Mayor Young should think again.

The emergency response – demanded by advocacy coalition Housing Our Neighbors – was to extend hotel space for people experiencing homelessness.  This was after the City had suggested  it would return the hundreds of seniors and other high-risk persons experiencing homelessness to large congregate shelters during December.  The suggestion was indisputably bad policy.  Large congregate shelters are the perfect breeding ground for the virus, which was why the City initially moved  people into hotels last spring.  We are grateful Mayor reversed course and has agreed to extend the hotel stays.

The preventative response focused on the impending eviction crisis.  The more evictions, the higher number of persons facing homelessness in the City.  So, the City Council passed legislation ensuring that any low-income tenant in the City would have a lawyer.  Again, we are grateful Mayor Young signed this important legislation making Baltimore City the 7th jurisdiction in the country to ensure a right to counsel in eviction cases.

But what Mayor Young has missed is the permanent solution.  Luckily, the City Council didn’t.  Last month, the Council unanimously passed Council Bill 20-0592, to create a locally-funded housing voucher program to create more of that critical life-saving affordable housing for City residents.  The Mayor should have rushed to sign the bill.  Instead, he has been silent.  Why?

Does the City lack the funding for a local voucher program?  No.  The money for the voucher program will come from the voter-approved and already-funded Affordable Housing Trust Fund.

Is a local voucher program a best-practice?  Absolutely.  Indeed, the federal government has recommended that local communities create local voucher programs of the type the City Council passed here.

Have other local jurisdictions created local voucher programs?  Yes, hundreds of them.  The National Low Income Housing Coalition reported in 2014 that 313 state and local jurisdictions had created local housing voucher programs.
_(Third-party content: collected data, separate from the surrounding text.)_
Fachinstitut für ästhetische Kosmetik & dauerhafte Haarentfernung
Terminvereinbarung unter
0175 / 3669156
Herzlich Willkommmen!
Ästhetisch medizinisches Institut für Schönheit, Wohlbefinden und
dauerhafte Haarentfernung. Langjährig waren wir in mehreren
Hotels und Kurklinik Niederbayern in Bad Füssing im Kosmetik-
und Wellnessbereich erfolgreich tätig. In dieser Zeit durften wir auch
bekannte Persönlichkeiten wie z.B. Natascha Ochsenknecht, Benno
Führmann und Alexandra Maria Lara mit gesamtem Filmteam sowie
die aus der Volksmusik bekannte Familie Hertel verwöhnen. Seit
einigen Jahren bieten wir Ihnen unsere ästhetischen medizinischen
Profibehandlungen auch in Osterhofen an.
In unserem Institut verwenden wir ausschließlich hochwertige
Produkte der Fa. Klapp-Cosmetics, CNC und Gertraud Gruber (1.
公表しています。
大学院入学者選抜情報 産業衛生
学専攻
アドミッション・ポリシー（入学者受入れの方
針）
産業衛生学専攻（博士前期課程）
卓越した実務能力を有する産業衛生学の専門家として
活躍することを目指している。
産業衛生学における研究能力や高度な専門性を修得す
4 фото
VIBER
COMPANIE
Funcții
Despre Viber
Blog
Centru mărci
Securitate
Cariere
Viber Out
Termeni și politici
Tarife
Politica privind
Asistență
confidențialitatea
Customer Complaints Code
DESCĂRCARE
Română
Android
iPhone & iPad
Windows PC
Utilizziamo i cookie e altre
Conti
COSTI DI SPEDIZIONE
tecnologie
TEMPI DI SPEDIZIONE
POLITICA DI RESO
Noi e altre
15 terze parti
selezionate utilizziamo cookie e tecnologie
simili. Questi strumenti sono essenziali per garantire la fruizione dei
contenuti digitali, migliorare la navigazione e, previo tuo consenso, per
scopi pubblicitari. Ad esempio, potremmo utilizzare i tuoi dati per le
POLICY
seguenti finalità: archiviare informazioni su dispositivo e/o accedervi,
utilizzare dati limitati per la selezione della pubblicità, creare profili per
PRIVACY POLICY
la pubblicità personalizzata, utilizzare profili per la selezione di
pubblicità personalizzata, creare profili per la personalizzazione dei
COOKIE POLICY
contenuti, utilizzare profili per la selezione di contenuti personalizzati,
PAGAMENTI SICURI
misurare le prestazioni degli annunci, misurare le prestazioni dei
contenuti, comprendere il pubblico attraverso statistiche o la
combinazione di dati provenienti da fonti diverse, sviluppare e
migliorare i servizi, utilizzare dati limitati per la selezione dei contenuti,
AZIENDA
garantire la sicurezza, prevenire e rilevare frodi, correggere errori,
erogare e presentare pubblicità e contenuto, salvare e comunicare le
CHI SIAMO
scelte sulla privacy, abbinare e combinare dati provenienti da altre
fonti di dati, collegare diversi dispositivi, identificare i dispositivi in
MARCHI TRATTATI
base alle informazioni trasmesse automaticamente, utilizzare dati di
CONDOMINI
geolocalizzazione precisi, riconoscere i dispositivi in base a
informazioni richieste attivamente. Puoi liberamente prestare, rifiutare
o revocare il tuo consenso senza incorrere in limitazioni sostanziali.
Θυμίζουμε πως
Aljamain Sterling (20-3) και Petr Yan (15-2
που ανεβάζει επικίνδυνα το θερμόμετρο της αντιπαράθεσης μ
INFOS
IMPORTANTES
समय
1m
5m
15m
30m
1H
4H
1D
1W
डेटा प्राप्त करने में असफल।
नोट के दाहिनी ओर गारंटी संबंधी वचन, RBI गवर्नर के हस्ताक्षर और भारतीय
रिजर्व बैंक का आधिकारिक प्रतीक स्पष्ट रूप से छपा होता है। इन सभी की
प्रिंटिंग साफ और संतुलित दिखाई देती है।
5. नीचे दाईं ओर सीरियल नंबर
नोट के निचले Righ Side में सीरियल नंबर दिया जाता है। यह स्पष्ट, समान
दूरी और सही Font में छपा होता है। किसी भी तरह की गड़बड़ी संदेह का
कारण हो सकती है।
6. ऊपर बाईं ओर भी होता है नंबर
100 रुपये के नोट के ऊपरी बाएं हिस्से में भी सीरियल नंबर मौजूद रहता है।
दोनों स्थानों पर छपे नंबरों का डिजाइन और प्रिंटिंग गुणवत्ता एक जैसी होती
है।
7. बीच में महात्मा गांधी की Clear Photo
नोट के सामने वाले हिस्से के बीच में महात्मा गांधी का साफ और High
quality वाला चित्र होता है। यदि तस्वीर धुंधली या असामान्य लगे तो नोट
Baltimore City would be far from alone.

Are there other programs and organizations willing to help the City launch this effort?  Yes.  The Baltimore Regional Housing Partnership, a nationally recognized leader and operator of a regional voucher program, has already offered to serve as a resource to the City for this new program, among others.

So, if the City has the money, the program is a best-practice, hundreds of other jurisdictions do it and there are local partners to help, why would Mayor Young refuse to sign the bill? 

Maybe his refusal is rooted in spite?  Perhaps he is getting bad advice?  In truth, we do not know the reason, but it cannot be a good one. 

The Mayor has all the power to take a major step to reduce homelessness – and protect even more lives of City residents.  He must take it.